- Born: 27 August 1988 Soshanguve, South Africa
- Died: 6 July 2019 (aged 30)
- Occupations: Military officer trainee, private pilot, DJ
- Known for: Selection in the Axe Apollo Space Academy; Would have been the first Black South African in space.
- Allegiance: South Africa
- Branch: South African Air Force
- Rank: Candidate officer

= Mandla Maseko =

South African aviator (1988–2019)

Mandla Maseko (27 August 1988 – 6 July 2019) was a South African aviator, who aimed to be the first black South African in space.

== Biography ==
He was born in Soshanguve, north Pretoria, to an auto tool maker and a school cleaner. He was a candidate officer of the South African Air Force, as well as a private pilot, a DJ, and a biker.

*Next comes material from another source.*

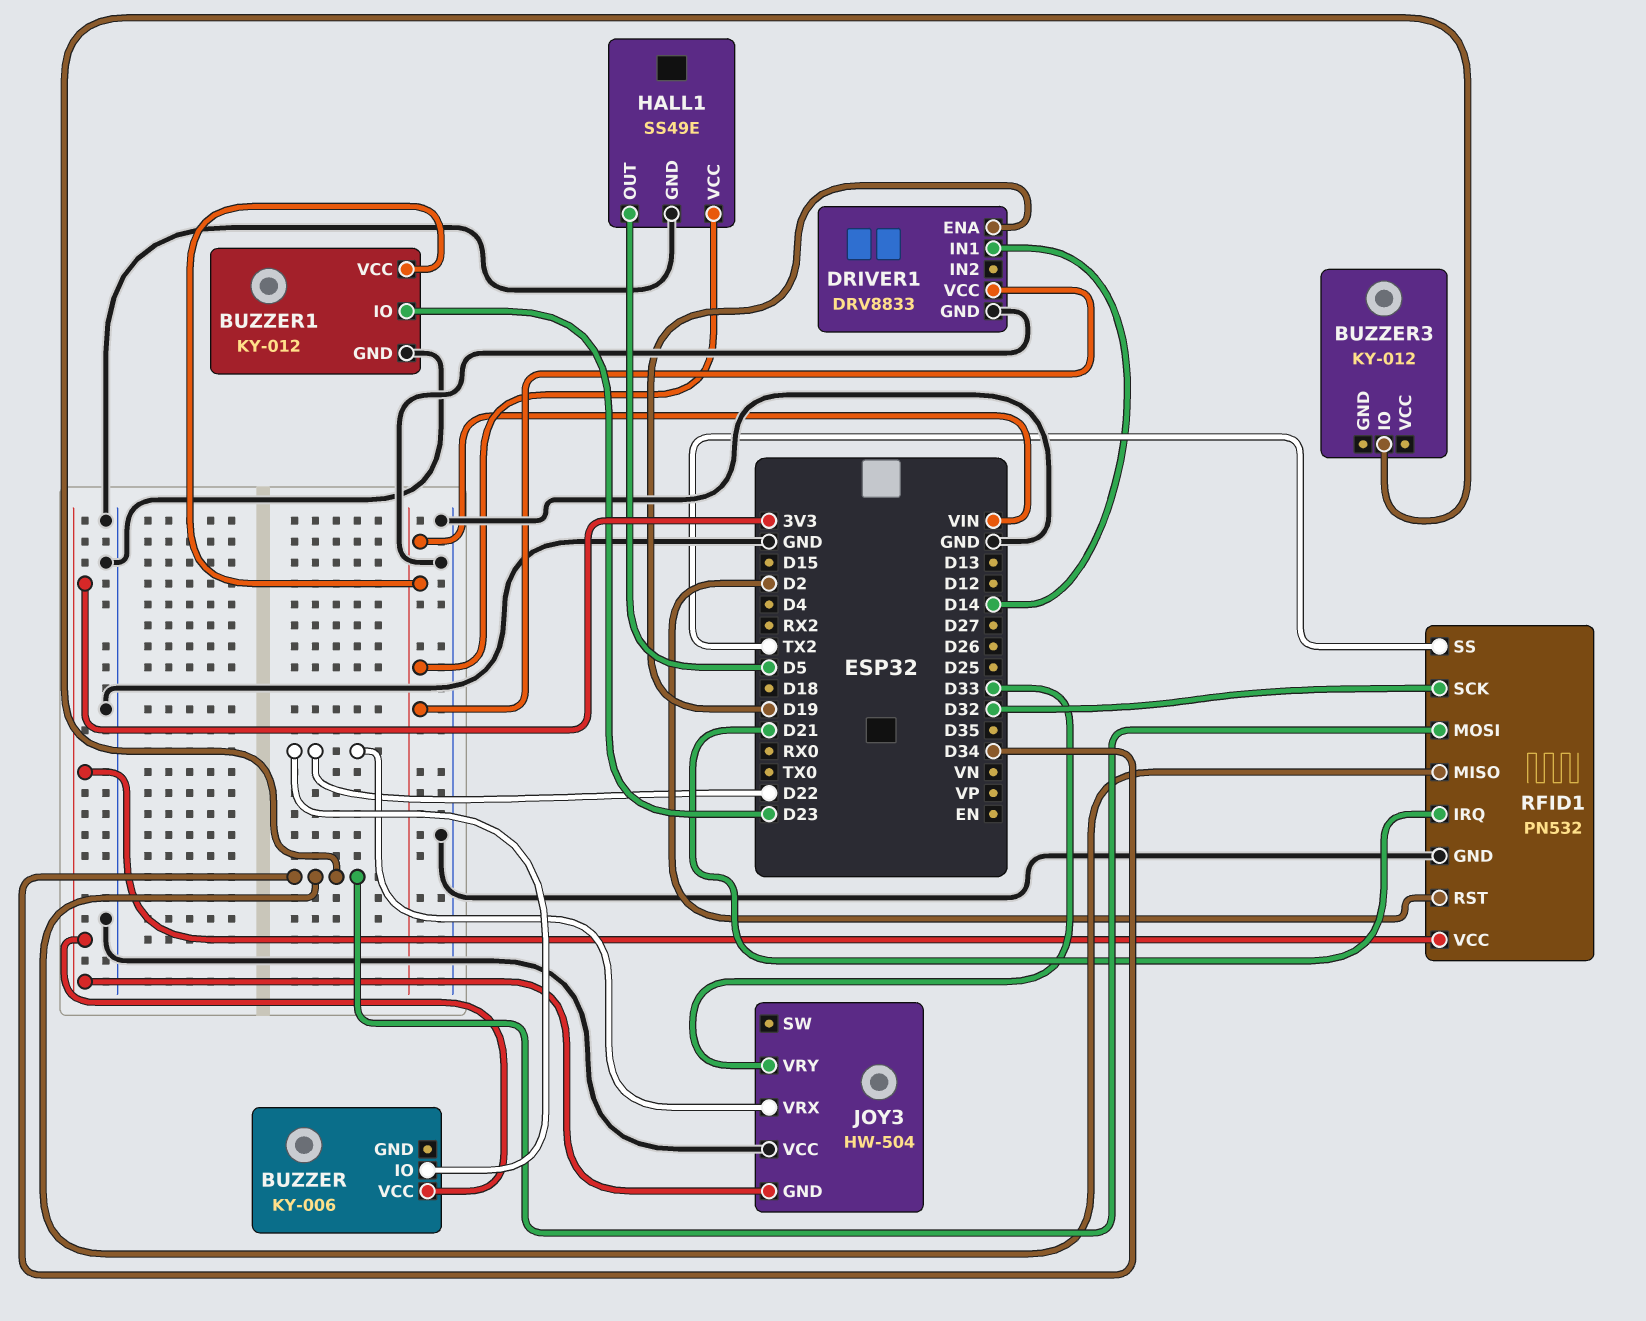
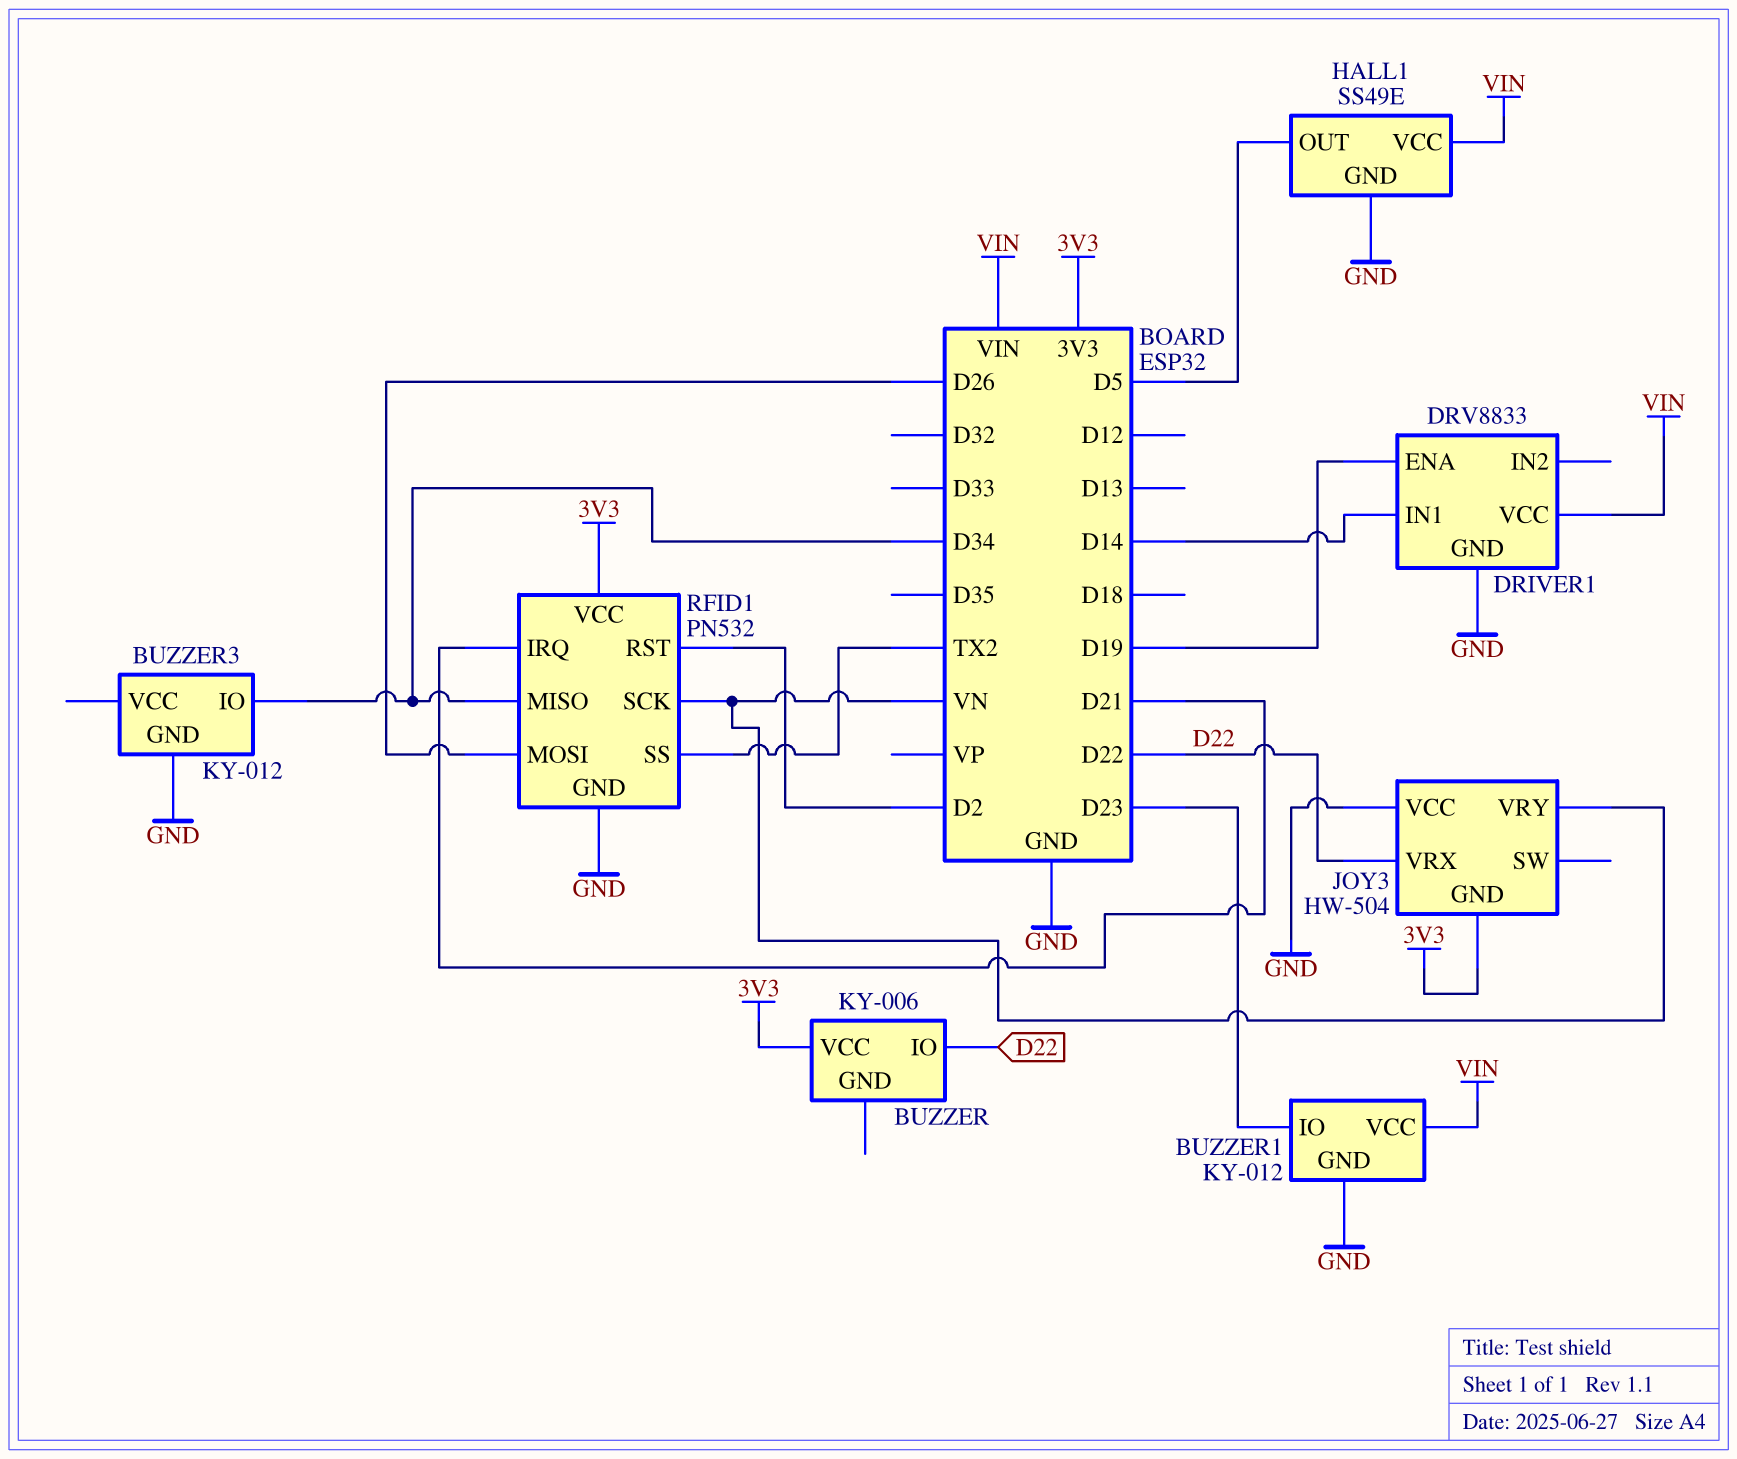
BUZZER3 pin GND: none -> GND
JOY3 pin VRY: D33 -> VN
RFID1 pin MOSI: D34 -> D26
RFID1 pin SCK: D32 -> VN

In 2013 he was one of 23 winners out of a million entrants to a competition by the Axe Apollo Space Academy to attend a US space academy, in order to be the first black South African in space. He was nicknamed "Afronaut" and "Spaceboy". He went to the Kennedy Space Center for a week to do tests, such as skydiving and a journey on a reduced-gravity aircraft, ahead of a planned one-hour suborbital flight on board a XCOR Lynx Mark II that was planned to take place in 2015. However, the flight did not happen as XCOR Aerospace went bankrupt in 2017. He would have been the third South African in space, after Mark Shuttleworth in 2002 and Mike Melvill in 2004.

He died on 6 July 2019 in a motorbike accident, aged 30.